When the request from the client browser is traced and sent again from a proxy tool with this traced data, the server application accepts it and no validation error is shown.
The traced data will contain the generated token value (__RequestVerificationToken
) with the request body.
The application is SSL(self-signed) enabled and is hosted in HTTPS.
Tool can able to copy the validated token from the request body, and he can send the new request with this old token. ie the validated token is still avaialable. Any way to invalidate or remove the already generated form tokens.
We would like to know, if there are any other security measures to be considered to prevent cross site attacks.

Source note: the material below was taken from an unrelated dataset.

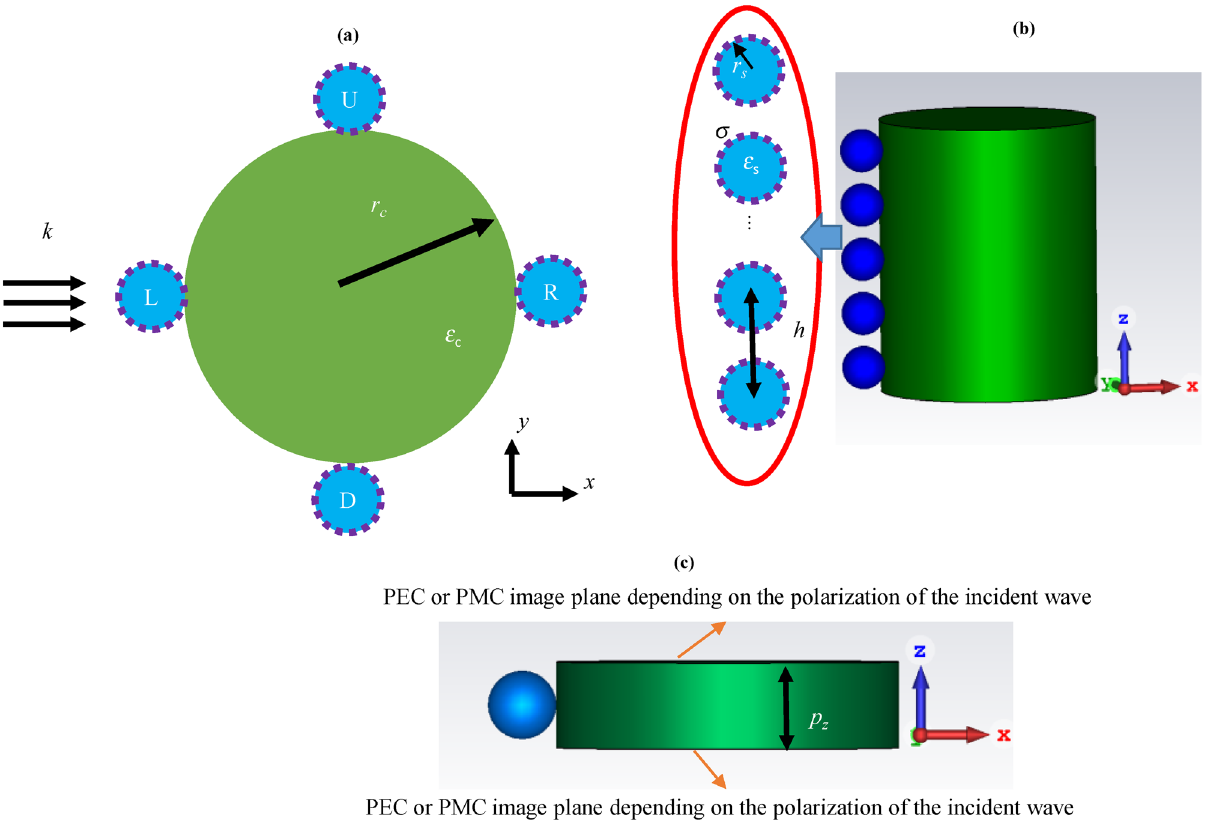
Figure 1. A longitudinally infinite one-dimensional array constructed by the graphene-coated hollow spherical nanoparticles wrapped around a dielectric cylinder, on the possible positions of R (Right), L (Left), U (Up), or D (Down) with respect to the incident wave ( a ) 2D and ( b ) 3D views. When the nanoparticles located at two of the labeled positions are considered simultaneously the double one-dimensional periodic array is attained. ( c ) The 3D view of the simulated unit cell for the L position. In simulations, the periodicity along the cylinder axis is implemented via the image theory.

The attack you describe is a man-in-the-middle / replay attack, not a CSRF attack. MVC's anti-CSRF API does support replay protection, but setting this up is non-trivial, and it doesn't sound like this would necessarily address your concern anyway. For instance, if I can MITM your application, then I have full access to your authentication cookie. I'd simply be able to log in as you, and I wouldn't have to worry about whether my CSRF tokens were valid, since I could just ask the server to generate new valid ones for me whenever I wanted.
What is the exact scenario you're trying to solve?